상급닌자연습생 2024. 4. 24. 23:18

🔗 실습 링크 : https://www.kaggle.com/datasets/sjleshrac/airlines-customer-satisfaction

Airlines Customer satisfaction

Customer satisfaction with various other factors

www.kaggle.com

SVM을 활용한 풀이

1단계. 데이터 로드 및 전처리

import numpy as np
import pandas as pd
from sklearn.model_selection import train_test_split

seed = 1234
np.random.seed(seed)

# 데이터 로드
data_path = '/content/Invistico_Airline.csv'
airplane = pd.read_csv(data_path)

NA값제거
지연시간5시간이상제거
범주형 데이터 인코딩
상관도를 바탕으로 15개 특성 추출
20%기준으로 학습 및 평가데이터 분할

# 데이터 자료형에 따른 column 구분

y_column = ['satisfaction']
numeric_columns = ['Age', 'Flight Distance',
                   'Departure Delay in Minutes', 'Arrival Delay in Minutes']
ordinal_columns = ['Seat comfort', 'Departure/Arrival time convenient',
                   'Food and drink', 'Gate location',
                   'Inflight wifi service', 'Inflight entertainment',
                   'Online support', 'Ease of Online booking',
                   'On-board service', 'Leg room service',
                   'Baggage handling', 'Checkin service',
                   'Cleanliness', 'Online boarding']
category_columns = ['Gender', 'Customer Type',
                    'Type of Travel', 'Class']

# na값 제거
airplane_cleaned = airplane.dropna()

# 지연 시간 5시간 이상은 제거
time_limit = 300
airplane_cleaned = airplane_cleaned[(airplane_cleaned['Arrival Delay in Minutes'] < time_limit) &
                                    (airplane_cleaned['Departure Delay in Minutes'] < time_limit)]

# 카테고리형 변수 인코딩
airplane_cate_encoded = pd.get_dummies(airplane_cleaned[category_columns], drop_first=True)
airplane_target_encoded = pd.get_dummies(airplane_cleaned[y_column], drop_first=True)

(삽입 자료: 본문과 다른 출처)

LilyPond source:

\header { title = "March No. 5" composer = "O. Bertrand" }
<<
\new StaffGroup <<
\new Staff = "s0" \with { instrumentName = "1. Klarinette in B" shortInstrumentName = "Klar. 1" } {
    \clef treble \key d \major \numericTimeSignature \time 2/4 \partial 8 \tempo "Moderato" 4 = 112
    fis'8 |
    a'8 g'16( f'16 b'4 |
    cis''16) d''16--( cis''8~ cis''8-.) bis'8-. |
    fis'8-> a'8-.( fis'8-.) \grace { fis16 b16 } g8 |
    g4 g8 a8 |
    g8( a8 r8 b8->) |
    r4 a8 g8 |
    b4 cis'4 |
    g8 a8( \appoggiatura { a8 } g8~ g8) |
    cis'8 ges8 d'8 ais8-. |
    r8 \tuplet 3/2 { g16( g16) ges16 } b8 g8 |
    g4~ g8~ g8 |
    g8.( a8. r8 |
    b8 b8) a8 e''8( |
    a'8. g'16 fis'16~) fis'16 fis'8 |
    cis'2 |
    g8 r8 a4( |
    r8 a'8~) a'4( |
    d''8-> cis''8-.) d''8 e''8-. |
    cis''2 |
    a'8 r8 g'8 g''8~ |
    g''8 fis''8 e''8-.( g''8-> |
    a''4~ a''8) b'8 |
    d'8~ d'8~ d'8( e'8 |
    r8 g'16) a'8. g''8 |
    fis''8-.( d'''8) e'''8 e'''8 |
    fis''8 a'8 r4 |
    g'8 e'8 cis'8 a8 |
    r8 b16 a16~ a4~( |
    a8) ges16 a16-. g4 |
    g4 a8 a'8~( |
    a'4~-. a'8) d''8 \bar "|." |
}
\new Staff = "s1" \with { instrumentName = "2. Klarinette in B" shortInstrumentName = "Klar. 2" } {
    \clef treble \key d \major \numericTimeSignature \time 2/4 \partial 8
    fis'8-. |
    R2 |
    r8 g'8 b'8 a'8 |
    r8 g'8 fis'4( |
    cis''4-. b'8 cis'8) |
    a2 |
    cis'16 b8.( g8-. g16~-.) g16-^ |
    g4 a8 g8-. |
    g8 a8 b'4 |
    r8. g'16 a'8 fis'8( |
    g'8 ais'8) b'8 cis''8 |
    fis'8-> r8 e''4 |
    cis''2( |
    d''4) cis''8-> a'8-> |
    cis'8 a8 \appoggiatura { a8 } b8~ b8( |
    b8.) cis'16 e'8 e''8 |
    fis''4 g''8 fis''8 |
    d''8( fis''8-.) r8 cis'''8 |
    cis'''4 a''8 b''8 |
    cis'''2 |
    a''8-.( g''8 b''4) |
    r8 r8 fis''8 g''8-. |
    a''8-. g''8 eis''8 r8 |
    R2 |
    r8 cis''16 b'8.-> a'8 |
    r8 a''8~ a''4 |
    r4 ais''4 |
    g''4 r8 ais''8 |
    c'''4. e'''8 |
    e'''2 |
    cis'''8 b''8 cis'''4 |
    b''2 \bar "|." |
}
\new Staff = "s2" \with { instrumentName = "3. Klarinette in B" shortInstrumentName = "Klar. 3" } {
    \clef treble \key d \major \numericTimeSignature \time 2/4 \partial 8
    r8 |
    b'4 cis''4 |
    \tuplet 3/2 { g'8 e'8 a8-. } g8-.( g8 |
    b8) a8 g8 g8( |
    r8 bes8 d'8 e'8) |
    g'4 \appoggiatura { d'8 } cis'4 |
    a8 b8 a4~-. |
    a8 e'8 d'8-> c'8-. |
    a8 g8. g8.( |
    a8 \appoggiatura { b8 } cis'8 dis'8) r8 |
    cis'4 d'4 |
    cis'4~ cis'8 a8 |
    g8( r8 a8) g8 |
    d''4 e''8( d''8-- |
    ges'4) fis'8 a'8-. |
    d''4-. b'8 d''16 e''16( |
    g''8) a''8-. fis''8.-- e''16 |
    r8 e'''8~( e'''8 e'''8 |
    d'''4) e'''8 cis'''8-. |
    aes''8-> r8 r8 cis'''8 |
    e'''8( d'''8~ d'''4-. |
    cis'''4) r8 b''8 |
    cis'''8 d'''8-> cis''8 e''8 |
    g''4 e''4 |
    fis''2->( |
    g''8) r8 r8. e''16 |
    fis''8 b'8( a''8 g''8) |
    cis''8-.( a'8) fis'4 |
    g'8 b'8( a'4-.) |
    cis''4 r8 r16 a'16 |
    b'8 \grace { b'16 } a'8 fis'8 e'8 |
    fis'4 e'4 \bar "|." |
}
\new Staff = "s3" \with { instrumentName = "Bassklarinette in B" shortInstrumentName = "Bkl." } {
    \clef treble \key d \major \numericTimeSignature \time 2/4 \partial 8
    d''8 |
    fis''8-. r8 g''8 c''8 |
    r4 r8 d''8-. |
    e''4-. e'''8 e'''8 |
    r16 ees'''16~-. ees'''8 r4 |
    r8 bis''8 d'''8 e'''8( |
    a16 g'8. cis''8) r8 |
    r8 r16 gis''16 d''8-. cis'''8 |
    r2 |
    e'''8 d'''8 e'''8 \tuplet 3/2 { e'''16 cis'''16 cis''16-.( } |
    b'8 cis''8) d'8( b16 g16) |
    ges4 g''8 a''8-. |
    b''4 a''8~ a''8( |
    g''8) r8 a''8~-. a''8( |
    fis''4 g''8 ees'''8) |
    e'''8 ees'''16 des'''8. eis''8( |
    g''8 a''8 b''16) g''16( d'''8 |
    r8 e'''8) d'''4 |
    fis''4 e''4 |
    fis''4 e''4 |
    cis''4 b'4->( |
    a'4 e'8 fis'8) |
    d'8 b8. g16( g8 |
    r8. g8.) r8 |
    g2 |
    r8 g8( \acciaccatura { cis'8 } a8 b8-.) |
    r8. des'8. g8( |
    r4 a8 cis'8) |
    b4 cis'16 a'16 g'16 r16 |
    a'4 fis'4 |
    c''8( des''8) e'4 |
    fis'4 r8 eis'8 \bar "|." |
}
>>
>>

airplane_combined = pd.concat([airplane_target_encoded,
                               airplane_cleaned[numeric_columns + ordinal_columns],
                               airplane_cate_encoded],
                              axis=1)

# 상관 관계를 바탕으로 15개의 특징만 추출
# 추출할 특징의 이름 ↓
y_column = ['satisfaction_satisfied']
ext_ordinal_columns = ['Inflight entertainment', 'Ease of Online booking',
                       'Online support', 'On-board service',
                       'Online boarding', 'Leg room service',
                       'Checkin service', 'Baggage handling',
                       'Cleanliness', 'Seat comfort',
                       'Inflight wifi service', 'Food and drink']
ext_category_columns = ['Customer Type_disloyal Customer', 'Class_Eco',
                        'Gender_Male']

# 추출된 특징만을 포함할 데이터
ext_airplane_combined = airplane_combined[y_column + ext_ordinal_columns + ext_category_columns]

# 학습 및 평가 데이터 분리
X = ext_airplane_combined.drop(y_column, axis=1)
y = ext_airplane_combined[y_column]
X_train, X_test, y_train, y_test = train_test_split(X, y,
                                                    test_size=0.2,
                                                    random_state=42)

X_train.info()

📌 하나의 셀을 실행시킬 때 얼만큼 시간이 걸렸는지 측정해주는 매직 키워드

%%timeit

► `854 ms ± 21.5 ms per loop (mean ± std. dev. of 7 runs, 1 loop each)`

1개의 루프 안에 7번의 fitting 실행이 있었음
약 854 ms 정도의 시간이 걸림

2단계. SVM 모델을 활용한 학습

RBF 커널 사용
슬랙 변수 `C = 0.1`로 설정
SVM은 원래 시간이 매우 오래 걸린다. (실습 데이터 기준 약 30분 소요)
SVM의 시간복잡도 :

from sklearn.svm import SVC

svm = SVC(kernel='rbf', C=0.1)

%%timeit
svm.fit(X_train, y_train)

3단계. 학습 SVM 모델을 활용한 예측 및 평가 진행

# 예측 수행
y_train_pred_svm = svm.predict(X_train)
y_test_pred_svm = svm.predict(X_test)

# 평가 지표 계산: 정확도 (맞은수/전체)
acc_train = accuracy_score(y_train, y_train_pred_svm)
acc_test = accuracy_score(y_test, y_test_pred_svm)

print(f'학습 데이터를 이용한 SVM Acc 값 : {acc_train*100:.1f}%')
print(f'평가 데이터를 이용한 SVM Acc 값 : {acc_test*100:.1f}%')

► 로지스틱 회귀 모델을 사용했을 때 평가 데이터를 활용한 정확도가 82.9% 였던것에 비하면 성능이 매우 향상된 것을 알 수 있다.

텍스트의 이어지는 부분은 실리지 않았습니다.